▶ [TASK OBJECTIVE] Set down exactly the lines below between the line holding "board game [128,442,257,501]" and the line holding "- side table [227,706,413,905]", inclusive; no other line belongs in the answer.

▶ [EXTRACTED MATERIAL]
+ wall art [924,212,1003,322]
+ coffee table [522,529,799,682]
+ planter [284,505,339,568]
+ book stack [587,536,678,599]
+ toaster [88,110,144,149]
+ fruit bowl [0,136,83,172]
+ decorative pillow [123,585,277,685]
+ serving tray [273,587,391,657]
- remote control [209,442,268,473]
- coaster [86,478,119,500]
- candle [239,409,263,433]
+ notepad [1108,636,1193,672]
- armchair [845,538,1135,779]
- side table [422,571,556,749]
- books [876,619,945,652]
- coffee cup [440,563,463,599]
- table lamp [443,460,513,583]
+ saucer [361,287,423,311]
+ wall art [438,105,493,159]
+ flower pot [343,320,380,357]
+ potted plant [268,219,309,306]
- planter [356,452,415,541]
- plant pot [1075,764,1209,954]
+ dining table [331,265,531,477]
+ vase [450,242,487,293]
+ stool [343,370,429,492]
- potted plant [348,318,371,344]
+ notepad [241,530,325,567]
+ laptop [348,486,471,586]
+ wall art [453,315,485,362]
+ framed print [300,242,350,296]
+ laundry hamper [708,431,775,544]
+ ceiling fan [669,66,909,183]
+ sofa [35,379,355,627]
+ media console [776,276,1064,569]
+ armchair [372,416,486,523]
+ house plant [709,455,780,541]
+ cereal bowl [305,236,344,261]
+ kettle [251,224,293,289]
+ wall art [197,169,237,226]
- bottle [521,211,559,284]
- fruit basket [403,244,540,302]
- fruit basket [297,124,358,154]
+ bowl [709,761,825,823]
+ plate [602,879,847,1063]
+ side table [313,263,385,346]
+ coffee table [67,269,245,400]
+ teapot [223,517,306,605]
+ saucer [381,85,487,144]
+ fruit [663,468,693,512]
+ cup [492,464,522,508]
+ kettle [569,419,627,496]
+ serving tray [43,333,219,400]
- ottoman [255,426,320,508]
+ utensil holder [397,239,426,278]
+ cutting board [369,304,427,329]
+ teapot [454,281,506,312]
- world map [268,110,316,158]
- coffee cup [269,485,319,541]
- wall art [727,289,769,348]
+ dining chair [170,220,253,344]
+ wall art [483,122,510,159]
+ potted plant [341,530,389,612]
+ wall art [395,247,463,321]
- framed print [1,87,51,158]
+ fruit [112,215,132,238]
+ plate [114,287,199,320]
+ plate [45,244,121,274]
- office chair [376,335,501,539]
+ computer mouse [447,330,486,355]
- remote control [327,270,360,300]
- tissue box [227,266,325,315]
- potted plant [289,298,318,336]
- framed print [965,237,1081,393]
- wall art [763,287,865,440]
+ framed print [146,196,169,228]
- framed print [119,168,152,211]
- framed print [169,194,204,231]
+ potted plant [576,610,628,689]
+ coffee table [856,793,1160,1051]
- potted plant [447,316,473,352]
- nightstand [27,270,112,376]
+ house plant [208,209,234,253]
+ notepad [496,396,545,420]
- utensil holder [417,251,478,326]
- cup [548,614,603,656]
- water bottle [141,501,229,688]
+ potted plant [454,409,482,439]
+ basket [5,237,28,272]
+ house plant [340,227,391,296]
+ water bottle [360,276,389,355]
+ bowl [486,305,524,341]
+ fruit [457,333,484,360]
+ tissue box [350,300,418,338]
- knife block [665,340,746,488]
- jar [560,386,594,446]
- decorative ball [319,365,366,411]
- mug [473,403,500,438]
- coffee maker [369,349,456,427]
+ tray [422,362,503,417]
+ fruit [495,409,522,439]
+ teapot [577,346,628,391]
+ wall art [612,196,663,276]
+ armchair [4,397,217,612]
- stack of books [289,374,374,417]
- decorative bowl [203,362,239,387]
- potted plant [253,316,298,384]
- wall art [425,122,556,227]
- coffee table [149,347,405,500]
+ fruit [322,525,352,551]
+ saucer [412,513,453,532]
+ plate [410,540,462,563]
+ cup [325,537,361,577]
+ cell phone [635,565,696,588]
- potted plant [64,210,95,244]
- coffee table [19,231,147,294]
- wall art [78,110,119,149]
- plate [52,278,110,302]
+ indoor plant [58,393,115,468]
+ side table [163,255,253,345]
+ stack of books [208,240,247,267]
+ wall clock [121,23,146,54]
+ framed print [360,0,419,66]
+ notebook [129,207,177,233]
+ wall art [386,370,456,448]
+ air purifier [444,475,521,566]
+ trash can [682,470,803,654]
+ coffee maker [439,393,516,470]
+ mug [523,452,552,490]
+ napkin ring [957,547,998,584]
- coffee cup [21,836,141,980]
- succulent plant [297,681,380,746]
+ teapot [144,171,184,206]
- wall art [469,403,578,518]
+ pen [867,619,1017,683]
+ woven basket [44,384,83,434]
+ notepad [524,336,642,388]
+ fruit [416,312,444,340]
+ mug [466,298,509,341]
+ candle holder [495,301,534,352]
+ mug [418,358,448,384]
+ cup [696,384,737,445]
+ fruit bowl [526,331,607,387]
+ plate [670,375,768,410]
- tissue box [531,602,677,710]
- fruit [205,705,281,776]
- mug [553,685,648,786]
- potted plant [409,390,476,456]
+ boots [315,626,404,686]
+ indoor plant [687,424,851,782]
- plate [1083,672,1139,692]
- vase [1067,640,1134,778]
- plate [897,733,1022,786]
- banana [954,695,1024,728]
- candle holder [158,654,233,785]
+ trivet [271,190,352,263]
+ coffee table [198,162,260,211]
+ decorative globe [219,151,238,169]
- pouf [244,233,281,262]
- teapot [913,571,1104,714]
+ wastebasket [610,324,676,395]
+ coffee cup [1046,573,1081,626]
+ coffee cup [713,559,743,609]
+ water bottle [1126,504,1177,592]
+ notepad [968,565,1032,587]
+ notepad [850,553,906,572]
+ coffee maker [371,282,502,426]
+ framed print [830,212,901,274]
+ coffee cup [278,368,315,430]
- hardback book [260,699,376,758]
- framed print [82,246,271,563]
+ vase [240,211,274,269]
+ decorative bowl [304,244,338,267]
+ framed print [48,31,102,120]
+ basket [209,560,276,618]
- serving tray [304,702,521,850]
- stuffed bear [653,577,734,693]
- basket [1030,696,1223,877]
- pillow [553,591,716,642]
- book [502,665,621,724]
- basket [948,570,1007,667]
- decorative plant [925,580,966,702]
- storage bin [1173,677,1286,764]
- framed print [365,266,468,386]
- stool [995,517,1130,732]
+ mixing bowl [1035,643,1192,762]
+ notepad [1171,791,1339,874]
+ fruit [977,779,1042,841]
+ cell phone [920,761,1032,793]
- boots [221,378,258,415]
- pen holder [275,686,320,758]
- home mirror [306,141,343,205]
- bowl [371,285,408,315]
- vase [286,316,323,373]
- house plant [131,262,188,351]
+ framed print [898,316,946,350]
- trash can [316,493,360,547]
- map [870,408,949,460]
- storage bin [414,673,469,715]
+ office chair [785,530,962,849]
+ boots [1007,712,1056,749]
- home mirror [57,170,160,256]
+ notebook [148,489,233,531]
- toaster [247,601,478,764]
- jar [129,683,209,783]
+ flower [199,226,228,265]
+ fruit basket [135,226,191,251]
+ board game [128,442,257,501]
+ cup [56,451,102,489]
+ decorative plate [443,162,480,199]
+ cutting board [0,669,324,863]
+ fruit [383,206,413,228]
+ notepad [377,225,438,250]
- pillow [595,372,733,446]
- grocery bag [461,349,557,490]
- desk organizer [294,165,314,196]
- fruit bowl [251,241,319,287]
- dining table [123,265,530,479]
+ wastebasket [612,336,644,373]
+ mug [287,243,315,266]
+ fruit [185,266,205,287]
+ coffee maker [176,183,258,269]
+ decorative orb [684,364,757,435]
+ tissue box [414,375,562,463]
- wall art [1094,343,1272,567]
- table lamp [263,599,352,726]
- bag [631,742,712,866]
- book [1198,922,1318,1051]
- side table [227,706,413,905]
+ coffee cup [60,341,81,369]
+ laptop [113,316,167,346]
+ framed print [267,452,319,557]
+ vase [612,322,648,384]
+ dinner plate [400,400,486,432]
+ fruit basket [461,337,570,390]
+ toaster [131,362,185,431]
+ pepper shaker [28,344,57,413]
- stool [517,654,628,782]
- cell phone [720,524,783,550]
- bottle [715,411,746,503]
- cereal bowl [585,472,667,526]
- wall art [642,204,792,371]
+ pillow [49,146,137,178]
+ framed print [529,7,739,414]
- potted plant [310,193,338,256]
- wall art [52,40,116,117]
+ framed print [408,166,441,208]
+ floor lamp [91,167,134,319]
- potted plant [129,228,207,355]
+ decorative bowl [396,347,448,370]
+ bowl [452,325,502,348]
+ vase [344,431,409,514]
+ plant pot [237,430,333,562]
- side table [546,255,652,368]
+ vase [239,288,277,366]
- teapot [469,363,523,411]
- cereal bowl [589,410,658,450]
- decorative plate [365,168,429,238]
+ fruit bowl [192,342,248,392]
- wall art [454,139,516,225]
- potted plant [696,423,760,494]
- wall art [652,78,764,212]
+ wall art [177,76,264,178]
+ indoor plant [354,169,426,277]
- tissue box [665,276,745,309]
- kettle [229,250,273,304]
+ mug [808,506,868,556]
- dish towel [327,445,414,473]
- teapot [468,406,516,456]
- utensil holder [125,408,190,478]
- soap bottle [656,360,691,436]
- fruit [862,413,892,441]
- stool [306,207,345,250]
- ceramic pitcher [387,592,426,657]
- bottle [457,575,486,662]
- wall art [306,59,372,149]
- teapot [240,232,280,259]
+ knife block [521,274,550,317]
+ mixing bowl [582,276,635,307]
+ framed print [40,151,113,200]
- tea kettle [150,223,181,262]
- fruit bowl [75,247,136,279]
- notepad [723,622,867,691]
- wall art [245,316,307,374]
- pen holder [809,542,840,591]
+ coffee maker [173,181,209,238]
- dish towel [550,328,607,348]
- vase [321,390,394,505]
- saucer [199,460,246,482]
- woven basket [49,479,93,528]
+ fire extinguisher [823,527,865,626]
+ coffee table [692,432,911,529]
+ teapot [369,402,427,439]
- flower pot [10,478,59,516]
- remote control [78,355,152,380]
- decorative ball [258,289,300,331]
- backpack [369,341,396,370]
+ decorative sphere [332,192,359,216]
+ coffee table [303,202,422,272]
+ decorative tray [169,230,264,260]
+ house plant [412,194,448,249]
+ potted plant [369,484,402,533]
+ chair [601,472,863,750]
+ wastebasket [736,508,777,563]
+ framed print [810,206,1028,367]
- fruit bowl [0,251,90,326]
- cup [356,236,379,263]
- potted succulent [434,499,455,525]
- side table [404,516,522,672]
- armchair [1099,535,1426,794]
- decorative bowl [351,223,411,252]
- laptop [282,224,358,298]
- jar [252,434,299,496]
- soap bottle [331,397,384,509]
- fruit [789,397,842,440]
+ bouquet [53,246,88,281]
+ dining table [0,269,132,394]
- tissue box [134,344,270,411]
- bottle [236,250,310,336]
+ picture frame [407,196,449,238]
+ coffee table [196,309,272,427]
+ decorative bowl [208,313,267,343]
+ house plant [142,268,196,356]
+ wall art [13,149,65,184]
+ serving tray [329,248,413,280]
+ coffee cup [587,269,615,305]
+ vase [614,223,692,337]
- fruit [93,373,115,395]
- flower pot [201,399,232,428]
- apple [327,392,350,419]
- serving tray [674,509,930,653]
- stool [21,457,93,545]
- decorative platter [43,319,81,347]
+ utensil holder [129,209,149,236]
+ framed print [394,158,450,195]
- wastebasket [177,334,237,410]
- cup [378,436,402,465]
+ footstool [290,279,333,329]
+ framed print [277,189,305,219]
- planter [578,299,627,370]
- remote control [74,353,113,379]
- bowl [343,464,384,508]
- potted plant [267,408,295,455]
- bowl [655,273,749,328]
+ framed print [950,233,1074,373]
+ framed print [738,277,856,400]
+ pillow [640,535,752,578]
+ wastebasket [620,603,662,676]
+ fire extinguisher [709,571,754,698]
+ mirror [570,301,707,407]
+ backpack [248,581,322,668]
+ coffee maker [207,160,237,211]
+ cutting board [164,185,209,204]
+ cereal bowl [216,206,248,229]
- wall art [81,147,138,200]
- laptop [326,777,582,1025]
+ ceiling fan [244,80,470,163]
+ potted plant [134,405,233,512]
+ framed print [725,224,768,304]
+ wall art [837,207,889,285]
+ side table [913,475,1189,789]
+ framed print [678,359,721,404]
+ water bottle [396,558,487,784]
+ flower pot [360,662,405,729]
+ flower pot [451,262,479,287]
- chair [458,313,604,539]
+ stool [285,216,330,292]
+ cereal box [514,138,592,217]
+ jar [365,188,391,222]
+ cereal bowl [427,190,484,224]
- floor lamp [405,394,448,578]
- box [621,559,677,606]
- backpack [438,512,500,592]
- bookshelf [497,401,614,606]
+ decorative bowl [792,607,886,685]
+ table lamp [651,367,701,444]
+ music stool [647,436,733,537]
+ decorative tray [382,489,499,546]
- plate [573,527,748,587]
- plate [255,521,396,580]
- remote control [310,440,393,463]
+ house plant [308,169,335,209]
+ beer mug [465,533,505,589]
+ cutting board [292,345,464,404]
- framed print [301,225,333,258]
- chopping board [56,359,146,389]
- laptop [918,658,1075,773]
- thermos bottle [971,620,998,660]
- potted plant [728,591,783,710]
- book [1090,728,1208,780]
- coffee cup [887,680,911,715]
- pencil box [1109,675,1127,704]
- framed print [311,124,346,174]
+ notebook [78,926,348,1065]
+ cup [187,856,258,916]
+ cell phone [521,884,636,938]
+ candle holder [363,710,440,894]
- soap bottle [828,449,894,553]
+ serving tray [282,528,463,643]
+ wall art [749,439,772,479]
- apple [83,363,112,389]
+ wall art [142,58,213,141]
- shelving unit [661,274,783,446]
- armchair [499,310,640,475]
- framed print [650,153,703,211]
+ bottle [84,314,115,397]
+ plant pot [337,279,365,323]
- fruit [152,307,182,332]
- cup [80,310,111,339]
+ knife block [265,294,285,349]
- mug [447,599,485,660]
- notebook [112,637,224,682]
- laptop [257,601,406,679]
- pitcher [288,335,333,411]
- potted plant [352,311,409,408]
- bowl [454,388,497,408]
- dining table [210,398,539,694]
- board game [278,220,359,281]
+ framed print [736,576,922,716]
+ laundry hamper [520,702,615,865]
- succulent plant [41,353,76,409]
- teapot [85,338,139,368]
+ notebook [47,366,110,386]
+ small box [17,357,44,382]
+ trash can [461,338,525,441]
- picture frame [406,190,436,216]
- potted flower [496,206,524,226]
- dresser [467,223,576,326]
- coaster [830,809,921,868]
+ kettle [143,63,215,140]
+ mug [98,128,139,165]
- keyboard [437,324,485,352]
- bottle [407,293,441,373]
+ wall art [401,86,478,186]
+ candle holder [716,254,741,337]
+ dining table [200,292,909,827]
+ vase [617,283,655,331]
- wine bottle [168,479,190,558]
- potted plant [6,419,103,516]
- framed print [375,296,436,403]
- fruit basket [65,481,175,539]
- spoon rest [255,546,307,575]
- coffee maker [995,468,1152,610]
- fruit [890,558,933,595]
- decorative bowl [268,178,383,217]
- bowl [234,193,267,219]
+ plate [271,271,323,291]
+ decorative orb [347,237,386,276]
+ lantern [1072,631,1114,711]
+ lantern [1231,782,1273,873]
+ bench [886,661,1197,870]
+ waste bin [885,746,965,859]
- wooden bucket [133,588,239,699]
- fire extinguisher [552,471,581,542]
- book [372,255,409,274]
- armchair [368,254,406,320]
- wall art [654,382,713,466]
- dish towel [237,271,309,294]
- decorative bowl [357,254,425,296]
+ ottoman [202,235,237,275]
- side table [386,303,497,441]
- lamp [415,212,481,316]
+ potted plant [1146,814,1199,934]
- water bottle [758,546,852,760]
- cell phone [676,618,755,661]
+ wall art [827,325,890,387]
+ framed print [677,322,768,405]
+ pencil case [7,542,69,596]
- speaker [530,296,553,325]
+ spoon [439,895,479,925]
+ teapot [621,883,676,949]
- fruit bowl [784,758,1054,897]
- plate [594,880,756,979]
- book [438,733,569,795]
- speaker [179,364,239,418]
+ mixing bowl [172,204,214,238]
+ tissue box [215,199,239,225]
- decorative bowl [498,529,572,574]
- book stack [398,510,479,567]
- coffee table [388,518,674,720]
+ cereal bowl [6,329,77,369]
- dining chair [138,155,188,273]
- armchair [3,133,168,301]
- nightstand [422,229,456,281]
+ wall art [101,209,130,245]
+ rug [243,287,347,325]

▶ [OUTPUT OF THE TASK]
+ board game [128,442,257,501]
+ cup [56,451,102,489]
+ decorative plate [443,162,480,199]
+ cutting board [0,669,324,863]
+ fruit [383,206,413,228]
+ notepad [377,225,438,250]
- pillow [595,372,733,446]
- grocery bag [461,349,557,490]
- desk organizer [294,165,314,196]
- fruit bowl [251,241,319,287]
- dining table [123,265,530,479]
+ wastebasket [612,336,644,373]
+ mug [287,243,315,266]
+ fruit [185,266,205,287]
+ coffee maker [176,183,258,269]
+ decorative orb [684,364,757,435]
+ tissue box [414,375,562,463]
- wall art [1094,343,1272,567]
- table lamp [263,599,352,726]
- bag [631,742,712,866]
- book [1198,922,1318,1051]
- side table [227,706,413,905]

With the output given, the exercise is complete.